Poverty affects education in a myriad of ways, for reasons individual and societal. Let's look at a few of each.
At the individual level, a learner who comes from a background of poverty has decided disadvantages. This is a student who is more likely to experience food and housing insecurities. We cannot learn properly when we are hungry. Nor can we find a spot to do homework while living in a shelter or a car. And these, sadly, are situations in which poor students find themselves. Children from impoverished families are also often lacking in parental support, not because parents do not want to provide support, but because they are working too hard and are too stressed, just to provide even the basics. Children from impoverished families usually lack the amenities that their more comfortable schoolmates have access to, such as summer camps, music lessons, museums, and science centers. These place poor children behind, since this sort of informal learning is so powerful and important. Research shows that poor students have smaller vocabularies than their schoolmates. Some of this is no doubt because poorer parents have less time to talk to their children, but also because the parenting styles are often different, with less emphasis placed on informal conversation in the household, a more authoritative "Children are to be seen and not heard" style. I would also guess that in poorer households parents do not spend much time reading to their children, because of a lack of time and energy and a lack of knowledge of the importance of this, not just for vocabulary development, but for emotional and cognitive development generally. Thus, the poor student begins school at a considerable disadvantage that he or she endures throughout.
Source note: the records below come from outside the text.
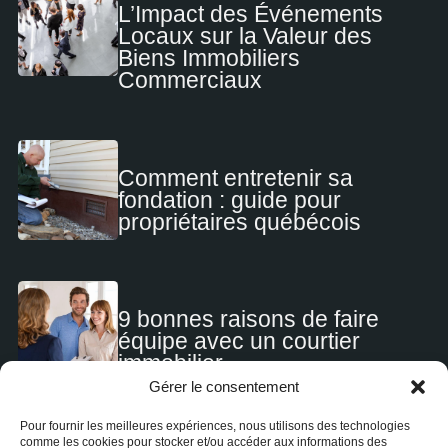
L’Impact des Événements
Locaux sur la Valeur des
Biens Immobiliers
Commerciaux
Comment entretenir sa
fondation : guide pour
propriétaires québécois
9 bonnes raisons de faire
équipe avec un courtier
immobilier
Gérer le consentement
Pour fournir les meilleures expériences, nous utilisons des technologies
comme les cookies pour stocker et/ou accéder aux informations des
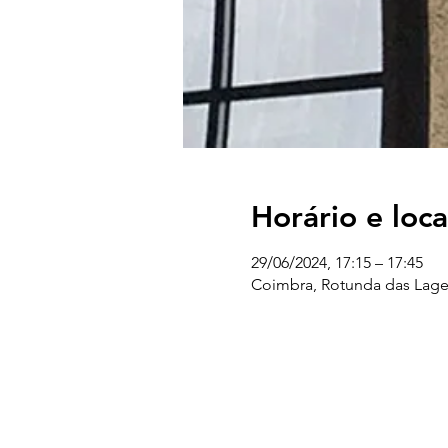
Horário e loca
29/06/2024, 17:15 – 17:45
Coimbra, Rotunda das Lage
UC EXPLORATÓRIO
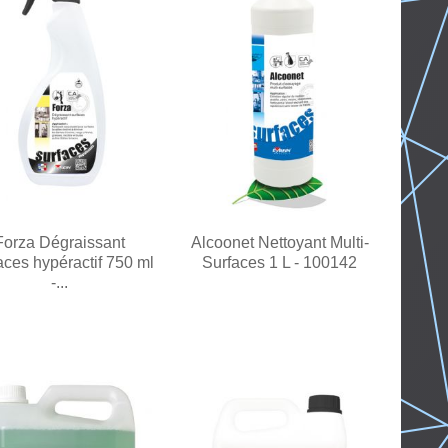
Forza Dégraissant
Alcoonet Nettoyant Multi-
aces hypéractif 750 ml
Surfaces 1 L - 100142
-...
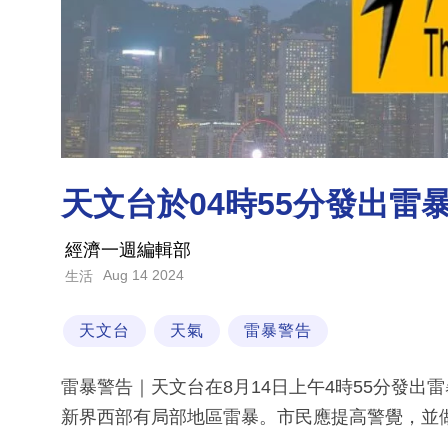
天文台於04時55分發出雷
經濟一週編輯部
Aug 14 2024
生活
天文台
天氣
雷暴警告
雷暴警告｜天文台在8月14日上午4時55分發出
新界西部有局部地區雷暴。市民應提高警覺，並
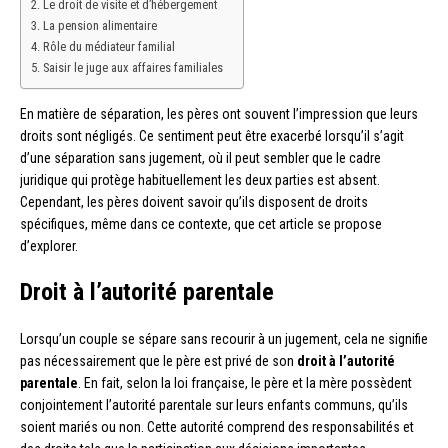
Le droit de visite et d’hébergement
La pension alimentaire
Rôle du médiateur familial
Saisir le juge aux affaires familiales
En matière de séparation, les pères ont souvent l’impression que leurs
droits sont négligés. Ce sentiment peut être exacerbé lorsqu’il s’agit
d’une séparation sans jugement, où il peut sembler que le cadre
juridique qui protège habituellement les deux parties est absent.
Cependant, les pères doivent savoir qu’ils disposent de droits
spécifiques, même dans ce contexte, que cet article se propose
d’explorer.
Droit à l’autorité parentale
Lorsqu’un couple se sépare sans recourir à un jugement, cela ne signifie
pas nécessairement que le père est privé de son
droit à l’autorité
parentale
. En fait, selon la loi française, le père et la mère possèdent
conjointement l’autorité parentale sur leurs enfants communs, qu’ils
soient mariés ou non. Cette autorité comprend des responsabilités et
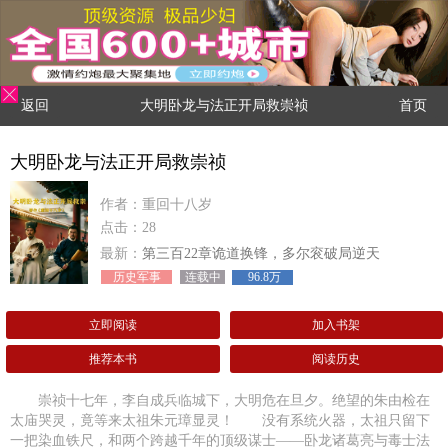
返回
大明卧龙与法正开局救崇祯
首页
大明卧龙与法正开局救崇祯
作者：重回十八岁
点击：28
最新：
第三百22章诡道换锋，多尔衮破局逆天
历史军事
连载中
96.8万
立即阅读
加入书架
推荐本书
阅读历史
崇祯十七年，李自成兵临城下，大明危在旦夕。绝望的朱由检在
太庙哭灵，竟等来太祖朱元璋显灵！ 没有系统火器，太祖只留下
一把染血铁尺，和两个跨越千年的顶级谋士——卧龙诸葛亮与毒士法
At a societal level, the effects of poverty are at least as dismaying. Funding for school comes from federal, state, and local coffers, with the largest proportion provided by the local level. In a school district that is poor, this means there is not enough money for the physical plants, the schools, to be properly cared for, there is not enough money for teaching and support staff, there is not enough money for textbooks and supplies, and there is not enough money for a well-rounded curriculum, which should include art, music, and physical education. Poor students typically have worn or outdated textbooks, to the degree they have textbooks at all. The classrooms are often crowded. Handouts are fewer because the budget for paper usually has run out well before the school year is over. School nurses and counselors might be at a given school once or twice a week, if there are any school nurses or counselors. At a larger societal level, the implications of this are staggering, since we are trying to educate children who are in no position to learn, students who have little or no access to the tools of education because of the poverty of their communities. This used to be thought of as solely an urban problem, but it is becoming increasingly clear that suburban and rural school districts can be impoverished, too. All of society does and will bear the burden of these effects, with increasing crime rates, higher rates of incarceration, increasing poverty, poor health, lower consumption, and fewer tax dollars.
This upcoming generation of poor students, I fear, is a generation that is educationally lost. We seem to be lacking in the societal and political will necessary to properly educate all students from all parts of society. A proper education is not one that simply prepares one for a job, but one that molds a student into a well-rounded, empathetic, and thoughtful person who is able to be an effective participant in a democracy.